Adversaries may rename legitimate system utilities to try to evade security mechanisms concerning the usage of those utilities. Security monitoring and control mechanisms may be in place for system utilities adversaries are capable of abusing. [1] It may be possible to bypass those security mechanisms by renaming the utility prior to utilization (ex: rename rundll32.exe). [2] An alternative case occurs when a legitimate utility is copied or moved to a different directory and renamed to avoid detections based on system utilities executing from non-standard paths. [3]

ID: T1036.003
Sub-technique of:  T1036
Tactic: Defense Evasion
Platforms: Linux, Windows, macOS
Data Sources: Binary file metadata, File monitoring, Process command-line parameters, Process monitoring
Version: 1.0
Created: 10 February 2020
Last Modified: 10 February 2020

Procedure Examples

Name Description
APT32

APT32 has moved and renamed pubprn.vbs to a .txt file to avoid detection.[7]

CozyCar

The CozyCar dropper has masqueraded a copy of the infected system's rundll32.exe executable that was moved to the malware's install directory and renamed according to a predefined configuration file.[3]

menuPass

menuPass has renamed certutil and moved it to a different location on the system to avoid detection based on use of the tool.[8]

NotPetya

NotPetya drops PsExec with the filename dllhost.dat.[4]

PLATINUM

PLATINUM has renamed rar.exe to avoid detection.[5]

Soft Cell

Soft Cell used a renamed cmd.exe file to evade detection.[6]

Mitigations

Mitigation Description
Restrict File and Directory Permissions

Use file system access controls to protect folders such as C:\Windows\System32.

Detection

If file names are mismatched between the file name on disk and that of the binary's PE metadata, this is a likely indicator that a binary was renamed after it was compiled.

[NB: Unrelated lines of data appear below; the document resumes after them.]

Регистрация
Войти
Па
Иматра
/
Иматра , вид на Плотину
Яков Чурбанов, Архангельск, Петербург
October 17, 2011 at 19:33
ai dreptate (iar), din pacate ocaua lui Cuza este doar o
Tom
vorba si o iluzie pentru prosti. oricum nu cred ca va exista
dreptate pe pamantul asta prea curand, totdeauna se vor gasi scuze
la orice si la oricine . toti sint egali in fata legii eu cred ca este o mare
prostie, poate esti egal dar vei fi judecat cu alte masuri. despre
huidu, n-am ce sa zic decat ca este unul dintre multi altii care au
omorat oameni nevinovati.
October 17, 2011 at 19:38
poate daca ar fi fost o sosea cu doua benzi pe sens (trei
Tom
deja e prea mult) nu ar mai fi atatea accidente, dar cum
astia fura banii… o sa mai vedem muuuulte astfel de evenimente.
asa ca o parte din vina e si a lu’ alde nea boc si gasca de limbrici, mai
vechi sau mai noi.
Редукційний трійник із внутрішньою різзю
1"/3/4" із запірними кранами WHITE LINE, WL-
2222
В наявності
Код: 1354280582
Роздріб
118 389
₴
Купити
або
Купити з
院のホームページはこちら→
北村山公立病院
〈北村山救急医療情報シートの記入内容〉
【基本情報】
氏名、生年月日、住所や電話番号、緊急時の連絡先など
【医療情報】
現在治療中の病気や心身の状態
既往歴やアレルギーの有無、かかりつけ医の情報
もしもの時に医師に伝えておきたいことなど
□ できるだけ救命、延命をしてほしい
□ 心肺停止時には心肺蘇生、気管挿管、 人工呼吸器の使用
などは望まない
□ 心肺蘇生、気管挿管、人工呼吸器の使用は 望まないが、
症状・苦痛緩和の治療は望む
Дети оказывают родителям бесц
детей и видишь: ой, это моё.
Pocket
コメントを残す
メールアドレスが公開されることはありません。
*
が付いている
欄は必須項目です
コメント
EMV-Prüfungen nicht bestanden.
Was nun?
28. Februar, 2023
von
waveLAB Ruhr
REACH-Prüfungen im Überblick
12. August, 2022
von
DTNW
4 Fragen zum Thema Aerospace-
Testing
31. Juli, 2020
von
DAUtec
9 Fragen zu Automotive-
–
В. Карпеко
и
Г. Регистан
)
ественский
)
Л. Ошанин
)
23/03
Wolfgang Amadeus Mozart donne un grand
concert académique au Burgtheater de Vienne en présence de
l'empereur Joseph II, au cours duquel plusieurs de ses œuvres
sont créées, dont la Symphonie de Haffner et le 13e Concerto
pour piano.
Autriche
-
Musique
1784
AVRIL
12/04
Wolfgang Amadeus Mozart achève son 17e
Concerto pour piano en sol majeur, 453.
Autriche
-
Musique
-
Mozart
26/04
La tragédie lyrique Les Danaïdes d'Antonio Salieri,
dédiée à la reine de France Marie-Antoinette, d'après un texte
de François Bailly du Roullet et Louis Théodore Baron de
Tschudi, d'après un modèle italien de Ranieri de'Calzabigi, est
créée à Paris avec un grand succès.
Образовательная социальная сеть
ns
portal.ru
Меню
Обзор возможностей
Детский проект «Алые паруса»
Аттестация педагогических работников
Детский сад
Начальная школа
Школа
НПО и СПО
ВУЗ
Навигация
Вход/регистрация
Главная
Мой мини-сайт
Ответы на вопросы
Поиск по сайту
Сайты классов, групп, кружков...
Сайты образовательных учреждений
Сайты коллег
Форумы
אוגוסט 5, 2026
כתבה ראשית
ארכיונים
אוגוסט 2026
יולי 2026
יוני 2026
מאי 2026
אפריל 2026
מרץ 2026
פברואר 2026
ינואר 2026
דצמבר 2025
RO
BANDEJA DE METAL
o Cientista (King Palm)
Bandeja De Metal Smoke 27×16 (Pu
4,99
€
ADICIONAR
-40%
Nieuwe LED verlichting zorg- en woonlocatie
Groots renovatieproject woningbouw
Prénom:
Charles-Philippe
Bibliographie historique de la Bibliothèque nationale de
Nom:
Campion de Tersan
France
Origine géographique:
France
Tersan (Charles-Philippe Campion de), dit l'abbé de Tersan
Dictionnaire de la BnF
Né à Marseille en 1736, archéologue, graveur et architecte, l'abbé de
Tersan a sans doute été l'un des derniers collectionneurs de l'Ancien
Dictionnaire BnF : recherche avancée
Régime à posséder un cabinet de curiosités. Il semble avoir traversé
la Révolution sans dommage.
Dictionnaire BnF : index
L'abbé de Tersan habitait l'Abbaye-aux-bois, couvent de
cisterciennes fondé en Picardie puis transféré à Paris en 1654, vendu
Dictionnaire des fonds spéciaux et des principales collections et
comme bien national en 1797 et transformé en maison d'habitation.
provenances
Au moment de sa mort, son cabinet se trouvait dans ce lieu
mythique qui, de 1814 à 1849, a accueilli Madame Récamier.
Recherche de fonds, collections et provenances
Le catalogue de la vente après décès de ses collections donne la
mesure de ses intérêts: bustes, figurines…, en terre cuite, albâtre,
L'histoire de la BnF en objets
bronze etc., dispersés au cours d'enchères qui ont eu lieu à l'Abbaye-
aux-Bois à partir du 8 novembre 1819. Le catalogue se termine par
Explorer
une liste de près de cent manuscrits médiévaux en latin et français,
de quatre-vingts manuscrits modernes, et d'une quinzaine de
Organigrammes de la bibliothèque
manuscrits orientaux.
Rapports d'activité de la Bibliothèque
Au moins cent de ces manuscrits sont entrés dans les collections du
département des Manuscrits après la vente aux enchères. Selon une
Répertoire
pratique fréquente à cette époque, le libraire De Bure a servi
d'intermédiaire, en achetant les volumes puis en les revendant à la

Collecting and comparing disk and resource filenames for binaries by looking to see if the InternalName, OriginalFilename, and/or ProductName match what is expected could provide useful leads, but may not always be indicative of malicious activity. [2] Do not focus on the possible names a file could have, but instead on the command-line arguments that are known to be used and are distinct because it will have a better rate of detection.[9]